Oder stehe ich in der Gefahr, mich zu überschätzen, meine Kräfte überzustrapazieren, die Erwartungen an mich zu hoch zu legen. Oder verschließe ich die Augen, wie ich all das Elend um mich herum nicht mehr sehen kann.

Wache Menschen haben die Menschheit weitergebracht. Journalisten haben in ihrem Selbstverständnis ein Wächteramt inne, sie legen die Finger auf die Wunden in der Gesellschaft, sie recherchieren, wenn etwas schief läuft.

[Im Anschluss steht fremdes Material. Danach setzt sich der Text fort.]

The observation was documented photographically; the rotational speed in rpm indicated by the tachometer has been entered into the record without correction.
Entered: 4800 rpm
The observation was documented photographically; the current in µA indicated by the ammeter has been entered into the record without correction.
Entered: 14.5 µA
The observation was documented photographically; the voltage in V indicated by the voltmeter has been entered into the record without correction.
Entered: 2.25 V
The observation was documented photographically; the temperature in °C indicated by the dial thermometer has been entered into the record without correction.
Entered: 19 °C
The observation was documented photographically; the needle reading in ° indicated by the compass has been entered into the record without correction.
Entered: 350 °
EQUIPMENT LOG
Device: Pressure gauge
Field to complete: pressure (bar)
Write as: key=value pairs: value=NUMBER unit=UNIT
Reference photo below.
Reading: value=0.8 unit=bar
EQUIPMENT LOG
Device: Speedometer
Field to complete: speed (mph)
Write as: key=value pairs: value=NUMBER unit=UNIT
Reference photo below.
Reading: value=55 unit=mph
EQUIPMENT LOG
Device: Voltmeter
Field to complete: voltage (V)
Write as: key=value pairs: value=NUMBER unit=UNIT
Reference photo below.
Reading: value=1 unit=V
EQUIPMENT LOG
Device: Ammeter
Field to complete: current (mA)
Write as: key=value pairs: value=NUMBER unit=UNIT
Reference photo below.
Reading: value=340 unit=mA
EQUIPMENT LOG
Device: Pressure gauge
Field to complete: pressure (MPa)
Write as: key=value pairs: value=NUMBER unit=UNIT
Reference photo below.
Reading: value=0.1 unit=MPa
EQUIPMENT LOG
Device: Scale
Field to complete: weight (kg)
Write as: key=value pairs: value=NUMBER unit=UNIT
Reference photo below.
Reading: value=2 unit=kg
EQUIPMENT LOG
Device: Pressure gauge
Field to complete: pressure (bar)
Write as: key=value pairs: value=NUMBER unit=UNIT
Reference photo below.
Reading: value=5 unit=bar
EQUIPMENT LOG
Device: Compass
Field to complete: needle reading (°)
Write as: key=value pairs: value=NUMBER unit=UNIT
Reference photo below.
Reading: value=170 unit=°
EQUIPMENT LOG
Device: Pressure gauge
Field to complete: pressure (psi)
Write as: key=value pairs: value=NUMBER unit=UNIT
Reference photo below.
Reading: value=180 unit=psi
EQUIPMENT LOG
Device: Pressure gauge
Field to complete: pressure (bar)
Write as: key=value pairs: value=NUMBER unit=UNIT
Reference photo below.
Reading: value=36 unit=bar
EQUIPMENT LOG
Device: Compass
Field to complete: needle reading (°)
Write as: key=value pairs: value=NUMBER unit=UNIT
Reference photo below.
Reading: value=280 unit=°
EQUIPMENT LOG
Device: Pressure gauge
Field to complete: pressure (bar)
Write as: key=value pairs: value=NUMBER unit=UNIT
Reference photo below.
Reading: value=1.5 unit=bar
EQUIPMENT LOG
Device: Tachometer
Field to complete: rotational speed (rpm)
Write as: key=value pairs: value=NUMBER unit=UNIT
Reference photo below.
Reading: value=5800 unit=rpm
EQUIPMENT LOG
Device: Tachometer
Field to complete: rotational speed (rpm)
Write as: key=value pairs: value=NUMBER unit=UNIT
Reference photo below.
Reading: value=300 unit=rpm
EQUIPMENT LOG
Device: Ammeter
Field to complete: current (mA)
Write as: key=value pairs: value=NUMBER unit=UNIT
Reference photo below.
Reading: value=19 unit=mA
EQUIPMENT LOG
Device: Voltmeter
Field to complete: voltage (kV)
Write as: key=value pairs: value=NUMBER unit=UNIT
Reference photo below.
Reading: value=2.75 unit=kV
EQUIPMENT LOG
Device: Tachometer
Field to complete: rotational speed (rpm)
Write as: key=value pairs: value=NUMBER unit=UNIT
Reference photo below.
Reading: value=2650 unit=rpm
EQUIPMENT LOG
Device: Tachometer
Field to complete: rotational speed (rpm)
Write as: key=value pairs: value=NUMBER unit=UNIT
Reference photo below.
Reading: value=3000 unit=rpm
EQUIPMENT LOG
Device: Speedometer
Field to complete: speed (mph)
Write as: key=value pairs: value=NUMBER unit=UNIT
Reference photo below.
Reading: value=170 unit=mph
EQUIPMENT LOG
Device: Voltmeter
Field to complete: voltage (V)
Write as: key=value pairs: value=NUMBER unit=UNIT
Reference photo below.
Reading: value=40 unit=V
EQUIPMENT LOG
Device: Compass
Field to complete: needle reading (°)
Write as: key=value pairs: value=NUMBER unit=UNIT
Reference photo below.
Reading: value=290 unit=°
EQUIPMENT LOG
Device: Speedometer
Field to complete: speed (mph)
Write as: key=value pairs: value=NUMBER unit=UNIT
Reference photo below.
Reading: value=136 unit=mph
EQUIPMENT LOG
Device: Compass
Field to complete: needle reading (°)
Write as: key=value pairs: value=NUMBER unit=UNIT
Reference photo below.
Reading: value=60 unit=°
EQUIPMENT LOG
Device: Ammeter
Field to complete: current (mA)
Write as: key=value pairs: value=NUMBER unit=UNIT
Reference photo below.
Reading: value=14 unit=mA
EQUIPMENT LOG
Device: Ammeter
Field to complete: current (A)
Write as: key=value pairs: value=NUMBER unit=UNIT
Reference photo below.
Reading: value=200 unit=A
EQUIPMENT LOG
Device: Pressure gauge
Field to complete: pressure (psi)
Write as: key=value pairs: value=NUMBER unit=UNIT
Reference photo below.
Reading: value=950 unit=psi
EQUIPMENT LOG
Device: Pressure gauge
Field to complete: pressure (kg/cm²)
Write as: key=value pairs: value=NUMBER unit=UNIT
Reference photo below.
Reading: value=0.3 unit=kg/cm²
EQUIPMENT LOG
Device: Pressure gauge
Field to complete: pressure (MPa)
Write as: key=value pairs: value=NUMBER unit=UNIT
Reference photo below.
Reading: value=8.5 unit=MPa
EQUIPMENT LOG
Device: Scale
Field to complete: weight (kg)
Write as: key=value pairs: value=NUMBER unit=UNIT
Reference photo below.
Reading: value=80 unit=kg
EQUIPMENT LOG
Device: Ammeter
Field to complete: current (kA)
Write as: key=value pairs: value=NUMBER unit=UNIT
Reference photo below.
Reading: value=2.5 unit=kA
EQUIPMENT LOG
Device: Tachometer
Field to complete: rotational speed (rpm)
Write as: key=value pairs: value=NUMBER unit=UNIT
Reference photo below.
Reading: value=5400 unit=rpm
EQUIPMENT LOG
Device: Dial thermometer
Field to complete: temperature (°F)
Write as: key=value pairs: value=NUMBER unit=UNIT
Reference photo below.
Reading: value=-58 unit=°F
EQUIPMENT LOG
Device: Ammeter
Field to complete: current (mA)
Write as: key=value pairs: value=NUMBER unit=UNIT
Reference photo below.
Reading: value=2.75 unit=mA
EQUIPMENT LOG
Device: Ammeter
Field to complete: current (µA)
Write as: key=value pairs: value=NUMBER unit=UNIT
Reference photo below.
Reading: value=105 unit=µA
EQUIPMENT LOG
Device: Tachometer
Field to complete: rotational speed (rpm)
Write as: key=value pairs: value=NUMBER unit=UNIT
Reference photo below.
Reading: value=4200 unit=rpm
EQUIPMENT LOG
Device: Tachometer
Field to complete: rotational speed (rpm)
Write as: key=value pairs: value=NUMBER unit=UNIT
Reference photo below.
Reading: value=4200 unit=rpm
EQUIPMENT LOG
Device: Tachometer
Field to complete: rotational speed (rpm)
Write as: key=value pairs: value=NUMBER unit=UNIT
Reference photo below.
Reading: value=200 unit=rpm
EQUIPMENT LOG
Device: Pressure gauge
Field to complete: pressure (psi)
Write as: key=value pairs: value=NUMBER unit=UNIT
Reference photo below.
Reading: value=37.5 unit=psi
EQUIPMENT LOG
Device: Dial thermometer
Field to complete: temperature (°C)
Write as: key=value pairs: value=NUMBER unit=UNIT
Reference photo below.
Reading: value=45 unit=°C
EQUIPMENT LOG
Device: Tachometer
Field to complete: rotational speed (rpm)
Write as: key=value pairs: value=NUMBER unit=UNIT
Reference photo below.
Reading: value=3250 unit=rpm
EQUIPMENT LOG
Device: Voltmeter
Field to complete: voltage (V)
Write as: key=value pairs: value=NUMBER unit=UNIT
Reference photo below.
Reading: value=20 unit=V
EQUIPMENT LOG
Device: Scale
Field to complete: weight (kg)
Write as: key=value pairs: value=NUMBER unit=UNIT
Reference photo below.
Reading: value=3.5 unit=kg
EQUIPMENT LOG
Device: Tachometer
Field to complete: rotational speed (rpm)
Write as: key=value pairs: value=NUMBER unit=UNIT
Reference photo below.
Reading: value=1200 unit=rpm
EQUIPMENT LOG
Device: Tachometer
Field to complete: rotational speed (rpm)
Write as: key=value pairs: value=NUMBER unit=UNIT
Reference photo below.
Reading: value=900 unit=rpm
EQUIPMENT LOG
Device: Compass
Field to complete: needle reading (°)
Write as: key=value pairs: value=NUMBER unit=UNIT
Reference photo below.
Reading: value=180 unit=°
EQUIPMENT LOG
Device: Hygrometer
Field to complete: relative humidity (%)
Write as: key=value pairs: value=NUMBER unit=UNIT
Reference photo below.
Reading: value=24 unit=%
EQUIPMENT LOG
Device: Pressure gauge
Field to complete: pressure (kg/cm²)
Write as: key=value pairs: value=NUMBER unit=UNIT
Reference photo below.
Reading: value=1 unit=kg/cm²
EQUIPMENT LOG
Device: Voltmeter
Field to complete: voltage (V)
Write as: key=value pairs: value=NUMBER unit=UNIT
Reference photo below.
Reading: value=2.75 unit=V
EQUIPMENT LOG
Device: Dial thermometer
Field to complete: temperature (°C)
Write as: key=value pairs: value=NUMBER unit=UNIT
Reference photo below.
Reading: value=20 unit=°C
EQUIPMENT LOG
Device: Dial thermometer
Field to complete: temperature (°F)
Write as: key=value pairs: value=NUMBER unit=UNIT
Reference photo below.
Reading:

Und wie oft haben gute Journalisten schon Skandale aufgedeckt oder etwas, das unter den Teppich gekehrt wurde, ans Tageslicht gebracht. Die demokratischen Parlamente haben ein Wächteramt, sie kontrollieren die Regierungen, damit auch das Handeln der Regierungen mit den Gesetzen übereinstimmt. Und auch die Kirchen haben ein wachsames Auge und müssen deutlich werden, wenn irgendwo Geld oder Macht so wichtig werden, dass die Menschen dadurch Schaden erleiden und Geld dadurch zu einem Götzen wird. Aber die Kirche muss auch wissen, dass sie selbst gute Wächter braucht, denn sie ist nicht vor Missbrauch, Geldgier und Prunksucht geschützt. Wachsam sein heißt auch aufmerksam werden für das, was die Menschen bewegt, was sie traurig macht, sie blockiert oder was sie leben lässt. Wer wach ist, kann auch den anderen Menschen ins Auge sehen.

Der frische Start ins neue Kirchenjahr, der Advent, bringt uns neue Kraft, wenn wir bereit sind, diese Kraft zu tanken, unsere innere und vielleicht auch die äußere Wohnung aufzuräumen, Platz zu schaffen, freie Sicht zu ermöglichen und unsere Kräfte zu einzuteilen, dass wir diese neue Phase im Leben nicht sofort mit Stöhnen und Klagen beginnen, sondern mit Frische und Zuversicht, weil Gott mit uns wieder neu anfangen will und dafür wache Typen braucht. Und das Symbol dafür ist nicht eine weitere Überwachungskamera, sondern das bescheidene wachsende Licht auf dem Adventskranz.